INFORMATION PROVIDED ::

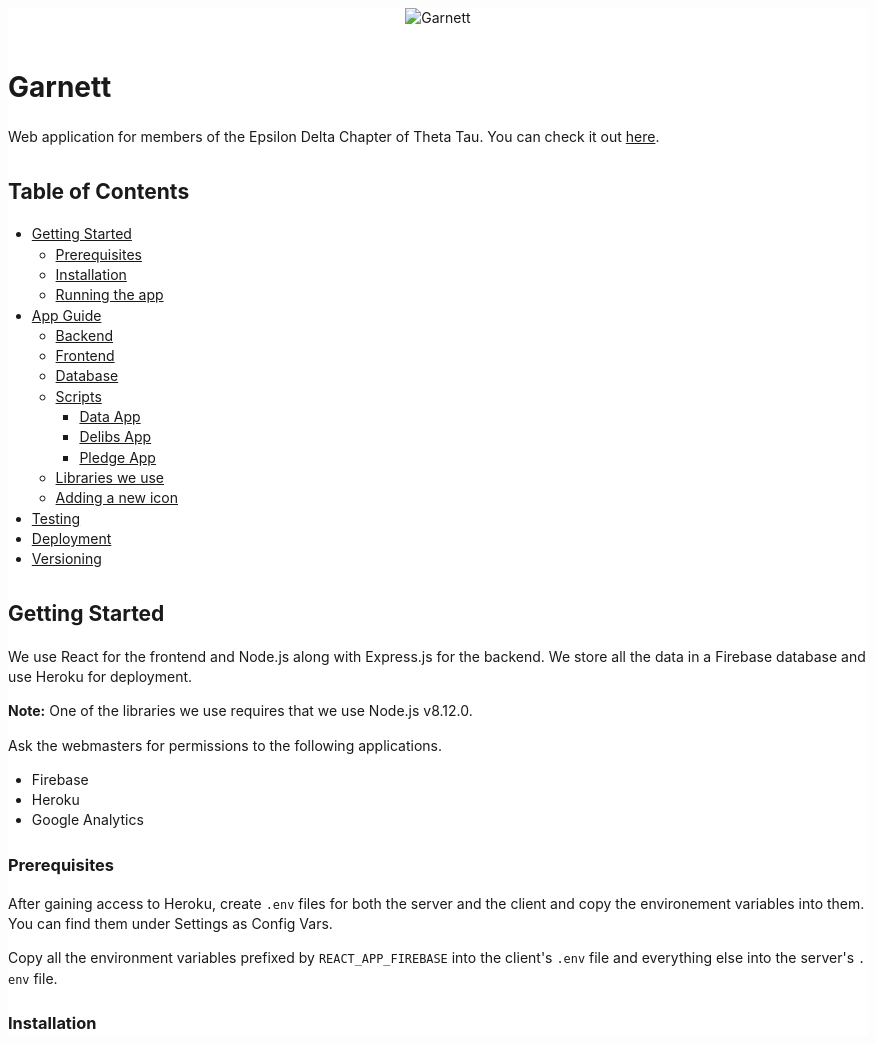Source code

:<div align="center">
  <img alt="Garnett" src="https://www.fullstacklabs.co/img/developersRuby/Ruby@2x.png" height="125px" />
</div>

# Garnett

Web application for members of the Epsilon Delta Chapter of Theta Tau. You can check it out [here](https://garnett-app.herokuapp.com).

## Table of Contents

- [Getting Started](#getting-started)
  - [Prerequisites](#prerequisites)
  - [Installation](#installation)
  - [Running the app](#running-the-app)
- [App Guide](#app-guide)
  - [Backend](#backend)
  - [Frontend](#frontend)
  - [Database](#database)
  - [Scripts](#scripts)
    - [Data App](#data-app)
    - [Delibs App](#delibs-app)
    - [Pledge App](#pledge-app)
  - [Libraries we use](#libraries-we-use)
  - [Adding a new icon](#adding-a-new-icon)
- [Testing](#testing)
- [Deployment](#deployment)
- [Versioning](#versioning)

## Getting Started

We use React for the frontend and Node.js along with Express.js for the backend. We store all the data in a Firebase database and use Heroku for deployment.

**Note:** One of the libraries we use requires that we use Node.js v8.12.0.

Ask the webmasters for permissions to the following applications.

- Firebase
- Heroku
- Google Analytics

### Prerequisites

After gaining access to Heroku, create `.env` files for both the server and the client and copy the environement variables into them. You can find them under Settings as Config Vars. 

Copy all the environment variables prefixed by `REACT_APP_FIREBASE` into the client's `.env` file and everything else into the server's `.env` file.

### Installation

ASSIGNMENT ::
Only the lines from the one holding "Copy all the" to the end of the entries above belong in the answer, each copied exactly.

ANSWER SPACE ::
Copy all the environment variables prefixed by `REACT_APP_FIREBASE` into the client's `.env` file and everything else into the server's `.env` file.

### Installation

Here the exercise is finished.